- Texte fourni -

◆ ◆ ◆ ◆

L’accord franco-algérien de 1968 est-il sur la sellette ? Le Sénat débat ce mardi 4 mars en fin de journée de l’avenir de ce texte, à la demande du groupe Les Républicains. Une initiative de plus de la part de la droite, qui multiplie depuis plusieurs années les coups de butoir contre cet accord bilatéral, qu’elle estime dépassé dans un contexte de vives tensions diplomatiques entre Paris et Alger. Sans enjeu législatif, ce débat est une manière pour la majorité sénatoriale de droite et du centre de réaffirmer sa position : les élus estiment que le manque de volonté manifeste des autorités algériennes de délivrer des laissez-passer consulaires, destinés à permettre le retour en Algérie des ressortissants algériens expulsés du territoire national, bouscule la politique migratoire française et porte atteinte à l’ordre public.

◆ ◆ ◆ ◆

- Extrait des données -
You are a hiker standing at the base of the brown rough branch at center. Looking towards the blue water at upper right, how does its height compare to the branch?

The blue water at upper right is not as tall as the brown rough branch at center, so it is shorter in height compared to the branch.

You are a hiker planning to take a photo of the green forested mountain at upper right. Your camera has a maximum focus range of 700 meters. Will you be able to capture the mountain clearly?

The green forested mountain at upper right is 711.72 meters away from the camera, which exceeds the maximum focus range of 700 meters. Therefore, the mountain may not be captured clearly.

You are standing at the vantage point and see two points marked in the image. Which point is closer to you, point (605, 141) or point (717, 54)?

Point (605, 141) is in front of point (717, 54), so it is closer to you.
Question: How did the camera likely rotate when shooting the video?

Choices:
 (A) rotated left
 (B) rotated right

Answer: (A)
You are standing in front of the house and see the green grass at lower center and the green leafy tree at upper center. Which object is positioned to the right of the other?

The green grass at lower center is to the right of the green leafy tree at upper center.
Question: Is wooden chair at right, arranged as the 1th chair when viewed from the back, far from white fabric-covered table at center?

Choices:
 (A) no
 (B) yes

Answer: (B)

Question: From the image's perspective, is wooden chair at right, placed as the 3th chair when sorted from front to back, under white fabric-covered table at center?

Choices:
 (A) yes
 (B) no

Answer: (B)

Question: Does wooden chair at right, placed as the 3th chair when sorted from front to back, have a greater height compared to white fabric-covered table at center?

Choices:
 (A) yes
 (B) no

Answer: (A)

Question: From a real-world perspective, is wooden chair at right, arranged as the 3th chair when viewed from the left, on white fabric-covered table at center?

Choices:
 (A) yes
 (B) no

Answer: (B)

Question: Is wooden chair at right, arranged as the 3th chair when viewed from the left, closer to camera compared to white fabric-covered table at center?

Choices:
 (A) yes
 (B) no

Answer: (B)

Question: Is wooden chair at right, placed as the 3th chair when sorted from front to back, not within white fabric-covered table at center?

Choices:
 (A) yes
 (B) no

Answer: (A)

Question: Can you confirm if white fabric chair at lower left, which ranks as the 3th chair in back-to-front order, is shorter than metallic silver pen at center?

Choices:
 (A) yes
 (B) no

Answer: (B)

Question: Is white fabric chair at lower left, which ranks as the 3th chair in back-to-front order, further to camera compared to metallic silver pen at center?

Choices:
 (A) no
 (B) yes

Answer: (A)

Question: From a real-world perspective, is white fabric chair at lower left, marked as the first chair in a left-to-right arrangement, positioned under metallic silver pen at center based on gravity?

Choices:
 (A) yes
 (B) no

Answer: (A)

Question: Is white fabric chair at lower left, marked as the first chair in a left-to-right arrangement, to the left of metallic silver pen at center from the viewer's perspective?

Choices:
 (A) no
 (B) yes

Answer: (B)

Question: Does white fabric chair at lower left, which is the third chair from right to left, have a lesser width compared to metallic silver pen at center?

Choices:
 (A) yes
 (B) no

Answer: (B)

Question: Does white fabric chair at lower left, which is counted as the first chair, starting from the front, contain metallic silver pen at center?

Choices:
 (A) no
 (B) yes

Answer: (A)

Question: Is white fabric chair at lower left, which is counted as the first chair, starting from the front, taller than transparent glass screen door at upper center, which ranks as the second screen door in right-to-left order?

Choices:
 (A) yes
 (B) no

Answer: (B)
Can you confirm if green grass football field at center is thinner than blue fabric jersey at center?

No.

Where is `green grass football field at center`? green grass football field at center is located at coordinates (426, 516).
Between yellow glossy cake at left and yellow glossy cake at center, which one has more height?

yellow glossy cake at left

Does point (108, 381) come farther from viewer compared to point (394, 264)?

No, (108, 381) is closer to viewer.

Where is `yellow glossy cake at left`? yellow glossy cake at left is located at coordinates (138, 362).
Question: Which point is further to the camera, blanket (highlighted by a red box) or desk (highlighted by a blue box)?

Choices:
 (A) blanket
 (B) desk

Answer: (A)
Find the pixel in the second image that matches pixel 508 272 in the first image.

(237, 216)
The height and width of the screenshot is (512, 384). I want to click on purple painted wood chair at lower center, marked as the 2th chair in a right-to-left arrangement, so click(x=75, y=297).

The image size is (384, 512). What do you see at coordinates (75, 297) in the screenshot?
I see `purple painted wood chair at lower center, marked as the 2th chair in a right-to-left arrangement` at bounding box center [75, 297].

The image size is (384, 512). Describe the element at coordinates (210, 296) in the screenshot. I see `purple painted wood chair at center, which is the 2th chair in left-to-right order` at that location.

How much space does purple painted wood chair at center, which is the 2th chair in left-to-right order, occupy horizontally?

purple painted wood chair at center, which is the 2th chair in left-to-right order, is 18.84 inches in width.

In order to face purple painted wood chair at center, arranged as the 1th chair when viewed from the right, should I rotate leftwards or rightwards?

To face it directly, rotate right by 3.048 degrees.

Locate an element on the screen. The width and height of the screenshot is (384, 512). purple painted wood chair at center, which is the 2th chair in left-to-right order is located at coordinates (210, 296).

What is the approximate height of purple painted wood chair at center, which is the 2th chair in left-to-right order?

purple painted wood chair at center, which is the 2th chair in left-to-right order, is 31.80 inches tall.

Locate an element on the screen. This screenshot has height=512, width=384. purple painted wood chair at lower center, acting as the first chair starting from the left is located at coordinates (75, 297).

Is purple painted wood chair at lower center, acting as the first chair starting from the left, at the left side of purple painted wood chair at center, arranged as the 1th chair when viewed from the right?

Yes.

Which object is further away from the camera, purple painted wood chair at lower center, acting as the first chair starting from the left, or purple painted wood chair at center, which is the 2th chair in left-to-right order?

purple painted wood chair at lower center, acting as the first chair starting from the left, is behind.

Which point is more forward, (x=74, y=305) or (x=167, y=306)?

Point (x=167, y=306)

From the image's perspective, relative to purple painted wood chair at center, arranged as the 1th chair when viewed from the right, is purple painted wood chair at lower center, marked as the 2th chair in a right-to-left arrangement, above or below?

◆ ◆ ◆ ◆

- Consigne A -
Pouvez-vous citer mot pour mot les lignes des enregistrements, en partant de leur début et en terminant par la ligne qui contient « The blue water at upper right is », celle-ci comprise ?
- Consigne B -
Comment se poursuivrait le texte sur l'accord franco-algérien de 1968 ? Rédigez-en la suite à partir de sa dernière phrase.

- Réponse finale A -
You are a hiker standing at the base of the brown rough branch at center. Looking towards the blue water at upper right, how does its height compare to the branch?

The blue water at upper right is not as tall as the brown rough branch at center, so it is shorter in height compared to the branch.

- Réponse finale B -
Cet accord bilatéral a été signé six ans après l’indépendance de l’Algérie. À l’époque, la France manque de main d’œuvre, et ce texte accorde aux ressortissants algériens un statut particulier avec toute une série de dérogations par rapport au droit des étrangers. Par exemple : les Algériens qui viennent en France pour un séjour de plus de trois mois sont exemptés de visa, ils doivent seulement fournir un justificatif de domicile. Ils ont la possibilité d’exercer une activité de commerçant ou une profession libérale. Ils peuvent également accéder plus facilement que les autres nationalités à une carte de résident de 10 ans.
D’autres dispositions concernent le regroupement familial. Ainsi, les membres de la famille se voient attribuer automatiquement un titre de séjour d’une durée égale à celle du parent qu’ils viennent rejoindre en France.
L’ultimatum de François Bayrou
Notons que cet accord a déjà été révisé trois fois, en 1985, en 1994 et en 2001, tendant à rapprocher ses dispositions du droit commun. Pour autant, la droite réclame l’abrogation des dernières mesures d’exception. Le 7 décembre 2023, une proposition de résolution portée par les deux groupes Les Républicains dans les deux chambres du Parlement, et appelant à la dénonciation de l’accord de 1968, a été rejetée par 151 voix contre 114 à l’Assemblée nationale.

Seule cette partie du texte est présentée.